How to master verification and validation ?

Design verification and validation process for medical device design control with Matrix Req traceability

In medical device development, two questions can define the success of your entire design control process:

  • Did you design it right?

  • Or did you design the right thing?

They may sound similar, but they point to two very different kinds of confidence. One ensures your design meets its requirements. The other ensures it meets real-world needs. Together, they form the backbone of effective design control — and they’re known as Verification and Validation.

Designing it right: Verification

Verification is where your team proves that the design you created actually meets the requirements you set out in the beginning.

It’s a technical process: you inspect, test, and analyze each stage of development to confirm that every design output matches its corresponding input. Whether it’s through inspection, simulation, or testing, the goal is always the same : to provide objective evidence that your specifications have been fulfilled.

In other words, verification answers the question: did we build the device right?

It’s a systematic and structured step, often taking place throughout the development cycle. The more complex the device, the more varied and comprehensive your verification methods need to be.

But even a perfectly verified design doesn’t guarantee success, because it only tells you that the product matches the plan. It doesn’t tell you whether the plan itself was right.

Designing the right thing: Validation

That’s where validation comes in.

Validation is about stepping outside the lab and into the real world. It confirms that your device not only works as designed, but that it truly meets user needs and performs safely and effectively under real conditions.

Here, you involve real users in intended use environments, testing how the device behaves in practice. It’s less about engineering precision and more about understanding context, usability, and performance in the situations that matter most.

So if verification asks, “Did we build it right?”, validation asks, did we build the right device?

Together, these two processes ensure that your design is both technically sound and clinically meaningful.

Why clear criteria matter

The most common pitfall teams face is starting V&V work without defining clear criteria up front. Without specific success measures, testing becomes guesswork.
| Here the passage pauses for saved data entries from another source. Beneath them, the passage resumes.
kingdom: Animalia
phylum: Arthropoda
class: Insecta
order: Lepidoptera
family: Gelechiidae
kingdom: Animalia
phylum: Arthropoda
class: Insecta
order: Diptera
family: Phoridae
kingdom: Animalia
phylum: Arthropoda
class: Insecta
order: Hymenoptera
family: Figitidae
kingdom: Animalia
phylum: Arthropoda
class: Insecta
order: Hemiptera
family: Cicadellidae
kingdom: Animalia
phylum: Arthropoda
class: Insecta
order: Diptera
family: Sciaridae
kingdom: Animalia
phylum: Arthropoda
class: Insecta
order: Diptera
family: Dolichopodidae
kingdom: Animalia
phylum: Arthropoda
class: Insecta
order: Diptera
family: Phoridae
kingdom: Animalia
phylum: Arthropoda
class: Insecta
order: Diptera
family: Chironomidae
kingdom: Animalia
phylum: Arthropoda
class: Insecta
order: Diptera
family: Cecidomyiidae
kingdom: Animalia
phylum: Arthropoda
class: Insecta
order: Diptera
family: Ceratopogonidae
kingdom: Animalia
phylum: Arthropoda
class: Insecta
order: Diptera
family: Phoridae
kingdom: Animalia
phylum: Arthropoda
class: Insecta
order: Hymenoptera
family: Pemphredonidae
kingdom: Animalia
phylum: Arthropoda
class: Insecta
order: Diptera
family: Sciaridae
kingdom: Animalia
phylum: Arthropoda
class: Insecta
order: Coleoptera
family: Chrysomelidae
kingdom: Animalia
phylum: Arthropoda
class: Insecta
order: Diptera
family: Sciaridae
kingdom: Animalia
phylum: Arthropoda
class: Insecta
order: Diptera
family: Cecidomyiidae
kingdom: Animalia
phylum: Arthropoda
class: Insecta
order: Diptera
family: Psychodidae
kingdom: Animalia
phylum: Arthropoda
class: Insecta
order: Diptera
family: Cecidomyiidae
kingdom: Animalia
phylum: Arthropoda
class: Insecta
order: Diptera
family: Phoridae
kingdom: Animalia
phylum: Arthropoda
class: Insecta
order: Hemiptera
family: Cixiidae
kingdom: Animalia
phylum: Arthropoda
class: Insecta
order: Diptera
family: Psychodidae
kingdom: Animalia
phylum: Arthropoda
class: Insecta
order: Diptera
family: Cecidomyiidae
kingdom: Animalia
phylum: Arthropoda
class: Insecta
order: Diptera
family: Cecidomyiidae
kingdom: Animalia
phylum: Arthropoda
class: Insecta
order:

When you establish your verification and validation criteria early, you create a shared understanding of what success looks like. Every test, inspection, and analysis has a clear purpose and every outcome can be objectively evaluated. This alignment not only strengthens your technical process but also builds confidence across teams, regulators, and users alike.

The thread that connects it all: Traceability

Even the most thorough verification and validation efforts can lose their impact without traceability. If you can’t connect requirements to outputs, or tests to the risks they mitigate, your design control process remains fragile. A traceability matrix solves this by linking every element from user needs and requirements to verification results and validation evidence.

It provides visibility into how each decision supports compliance, safety, and performance. More importantly, it ensures that nothing is lost or overlooked, no matter how complex the project becomes.

How Matrix Req makes it simple

This is exactly where Matrix Req helps MedTech teams stay ahead.

With Matrix Req, you can capture, link, and update dynamically every requirement, output, and test result in one place. Your traceability remains alive throughout the entire product lifecycle, not locked away in static spreadsheets or outdated documents.

Teams can collaborate confidently, auditors can see a clear line from user need to final validation, and design control becomes something manageable instead of overwhelming.

Today, more than 300 MedTech companies use Matrix Req to keep their design verification, validation, and traceability fully connected and audit-ready.

Right design, designed right

Verification ensures you designed it right.

Validation ensures you designed the right thing.

Traceability ensures you can prove it every step of the way.

With Matrix Req, all three come together naturally, helping you build devices that are not just compliant, but truly designed for the people who depend on them.